■ 抜粋
---*---

芦屋国際中に合格

受験までの間、何度かだけ作文の面倒を見た生徒が芦屋市にある兵庫県立芦屋国際中等教育学校に合格した。
彼女は、趣味の馬術クラブで共に習っていた、アシコク通学中の先輩の話を聞いて受験することにしたらしいが、これまで塾へ通っておらず、土壇場で神戸北区のモンテッソーリ子どもの家でおこなっている作文道場に参加して対策することになった。

芦屋国際の出題教科は作文と面接。そして志望理由書だ。
これだけで判断されるので、自分の考えていることが書けるかどうかが問われていることがわかる。

しかし、作文道場に来るのは1月の2回だけ。マジでギリギリ。
その前に志望理由書を書きたいということだったので、オンラインセッションをおこなう。
知り合いでもある子どもの家の先生は「ファンキーな子やでぇ」と言っていたが、はじめてオンライン上で話すRちゃんは、素朴でつるんとした印象。塾に通わず好きなことに時間を費やしてきたことがわかる。
ただ、姉がいるからか、このときは、口数は少なく、考えていることを表現することに慣れていない印象であった。

趣味の話や学校での様子などを聞き、一度志望校である芦屋国際の教育目標を共に確認することにした。

1. 言語環境や文化的背景の異なる子どもたちの相互啓発により、共に生きる心をはぐくみ、多文化社会に生きるにふさわしい人間形成を図る。

2. 個に応じた指導の充実により、基礎・基本を確実に身につけ、それを基に自ら学び、考え、判断し、行動する力を培う。

---*---

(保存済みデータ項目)
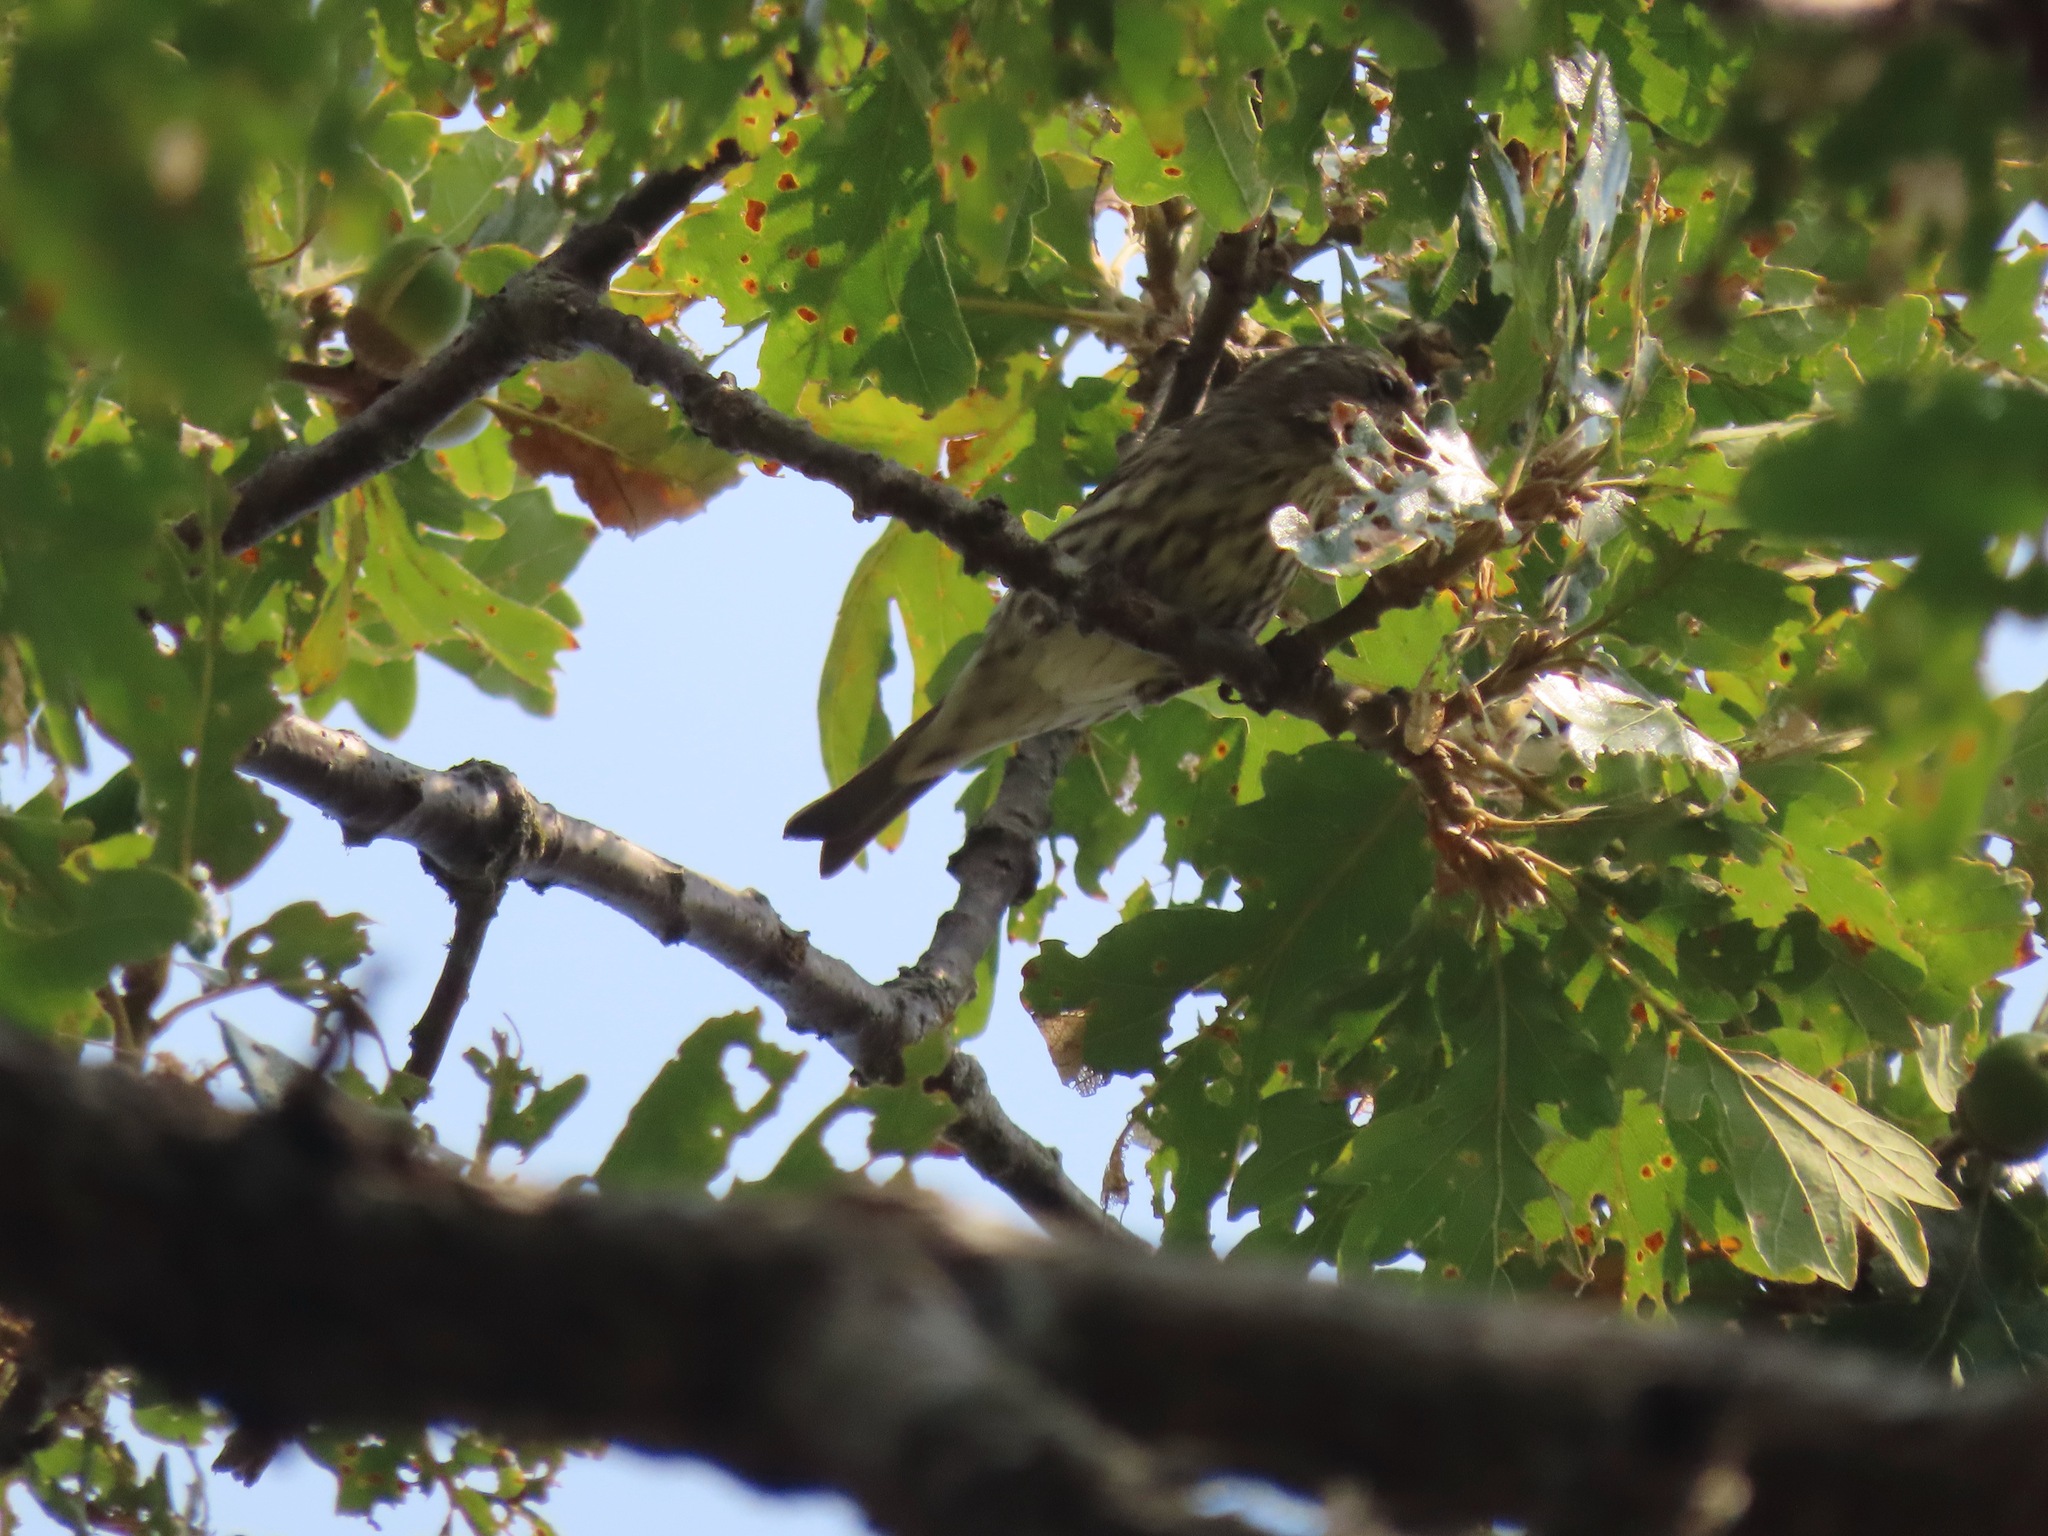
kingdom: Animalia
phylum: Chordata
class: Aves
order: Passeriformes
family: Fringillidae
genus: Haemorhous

---*---

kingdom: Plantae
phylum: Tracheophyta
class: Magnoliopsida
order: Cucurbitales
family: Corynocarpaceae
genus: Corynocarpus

---*---

■ 記述問題 1
抜粋の中で「受験までの間」で始まる段落を、主な事実を残したまま箇条書きに書き直してください。
■ 記述問題 2
芦屋国際中への合格についての文章を、最後の一文に続けて書き進めてください。

■ 解答 1
- 受験まで何度か作文を見た生徒が、芦屋市の兵庫県立芦屋国際中等教育学校に合格した。
- 趣味の馬術クラブで一緒に習っていた、同校に通う先輩の話を聞いて受験を決めたらしい。
- それまで塾には通っていなかった。
- 直前になって、神戸北区のモンテッソーリ子どもの家で開かれている作文道場に参加し、対策をした。

■ 解答 2
3. コミュニケーション能力や異なる文化を理解・尊重する態度など豊かな国際感覚を備え、 国際社会に貢献できる力を育てる。

校訓は「Respect/Integration/Contribution」で、特徴が「6年間を通じて、異なる言語環境や文化的背景のもとに育った生徒が、能力や適性に応じて弾力的に学ぶ中高一貫校として、教育活動を展開します。」とある。

これまでの試験問題をみてみると、「社会にどう貢献してきたか、これからどんなことに貢献したいのか」という出題が目立つ。
他民族の学校で、生徒の6割は日本文化に慣れていない。だから、文化差による解決不能で理不尽な問題も多いだろう。そういうのも受け入れられるある種の大らかな人柄や対話する力があるかが争点になりそうだ。

これをもとに、彼女の馬術以外の趣味を聞いてみると、韓国が好きで、いつか行ってみたいということ。
KPOPが流行しているので、そういう志の子は多いだろう。
そこでもう少し深堀してみる。

「なんで韓国に行きたいの?」
「韓国の人と話してみたいです」
「へえ。英語で?」
「いえ、韓国語で話したいんです」
「どうして?英語で通じるんだから、韓国語でなくてもよくない?」
ここで彼女は答えに窮する。しかし、こここそが、彼女のこだわりポイントであり、志望理由書に書くことだろうと思う。

・何となく韓国が好きだったが、どうも韓国語、つまり相手の母国語で話すことにこだわっている。
・以前、外国人に日本語で話しかけられるとうれしかったことから、相手のことばで話す方が、相手に自分の気持ちが伝わるんじゃないかと思う。
・だから英語だけでなく、他の言語も学べる芦屋国際に入りたいと思った。

といった趣旨の志望理由書を書くことにした。

さて、それから1週間後、志望理由書提出後、過去問を確認しながら、ある程度「ネタ」を準備することにした。
社会とのつながりについて聞かれることが多いことから、「世界のなかで気になる問題、自分が少しでも解決したいなあと思ってることはないの?」と尋ねてみると、
「ゴミの問題が気になる」とのこと。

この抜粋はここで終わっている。